Oregon Sustainability Center's funding and leadership fluctuates, putting project in doubt
Published: Wednesday, March 28, 2012, 4:55 PM Updated: Wednesday, March 28, 2012, 4:55 PM
By Beth Slovic, The Oregonian
Mayor Sam Adams is still pledging to build the Oregon Sustainability Center. But the $62 million project's survival has never appeared more in doubt.
And not just because the Legislature this month rejected $37 million in state funding for the project -- money that backers once called "crucial" to the green-energy showcase at Portland State University.
The project's price tag, leadership, timeline and scope are all in flux, although supporters insist that they can attract private financing and keep to a 2013-14 opening.
The seven-story building -- now funded with $17 million in city money and land, and $5 million in federal grants, tax credits and private donations -- would house businesses, environmental nonprofits, university classrooms and city offices.
"It has all the attributes of other buildings that get built commercially," said Patrick Quinton, executive director of the Portland Development Commission, the city's redevelopment agency. "Easier said than done, but we believe there are investors out there who have an interest in this building."
Private funding would come at a cost to an already expensive project, however.
Under previous terms of the deal, commercial rents at the building were expected to be as high as $40.25 a square foot, about 50 percent higher than downtown's Class A average in 2011. Nonprofit rents were expected to be $31.75 a square foot, compared with typical nonprofit rents of $20 a square foot. Also, PSU planned to spend about $1 million in tuition dollars to lease space.
Those costs would be even higher with private financing, backers told legislators in a document last August.

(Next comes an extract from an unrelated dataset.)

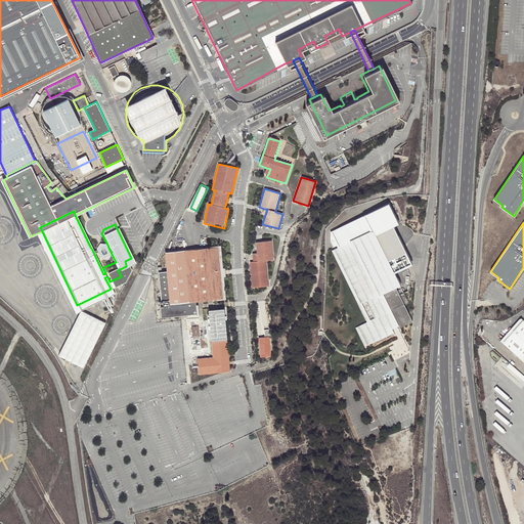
[(376,317),(369,320),(369,321),(358,326),(367,344),(393,332),(391,328),(392,326),(393,328),(397,326),(396,324),(397,324),(398,325),(403,322),(396,308),(399,306),(408,302),(405,296),(400,298),(394,287),(399,285),(373,230),(343,245),(344,246),(342,247),(341,246),(335,250),(361,303),(366,301),(376,317)]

"Most other forms of non-public financing would exacerbate already high rents, as public financing carries a much lower rate of interest," they wrote. "The team has explored multiple options to finance this project, including private bank financing. ... In all cases, these alternative scenarios increased costs to the participants, project complexity, and risks."
The Legislature's refusal to authorize state borrowing for the project also prompted a key partner, the Oregon University System, to walk away.
"Moving to 2013 there are going to be other priorities, and the Sustainability Center is not on the list," said Jim Francesconi, an original supporter who sits on the Oregon State Board of Higher Education.
That loss jeopardizes an additional $3 million in state funding that the university system had planned to contribute, meaning the project faces a $40 million funding gap. It also undermines one of the building's chief selling points -- that it holds statewide economic significance.
In addition, without state funding, it's not clear whether PSU would ever own a portion of the building; PSU has justified paying top-dollar rent early on by saying it would use the space rent-free later.
"Ownership is not essential to a project," PSU President Wim Wiewel said in a recent statement, issued through a spokesman. "It's the costs over the lifecycle of the project. And we're in the middle of exploring options with the City of Portland."
On the plus side, contractors have told the Portland City Council that they can guarantee construction costs under $62 million.
Could the city fill in the gap? It's not likely. Commissioner Dan Saltzman, the council's swing vote when it voted 3-2 in September to greenlight the center, put a condition on his support. He said the center could not tap any new funding through the city's urban-renewal districts, the city's go-to source for development projects. A spokeswoman for the mayor, Caryn Brooks, said Adams won't seek to change that.
Funding isn't the city's only hurdle. This month, the project's development director, Robert Frisbee, left after his contract expired. PDC believed his work would be done by now, said Shawn Uhlman, a PDC spokesman. And at least one of the nonprofit directors who helped launch the idea for the center in 2007 has grown weary.
Sean Penrith, executive director of the Earth Advantage Institute, said his nonprofit still wants to rent space if lease terms are manageable.
But no one from the city had looped back to him since the Legislature said no, leaving him unsure what to say about the project: "Other than that I'm exhausted."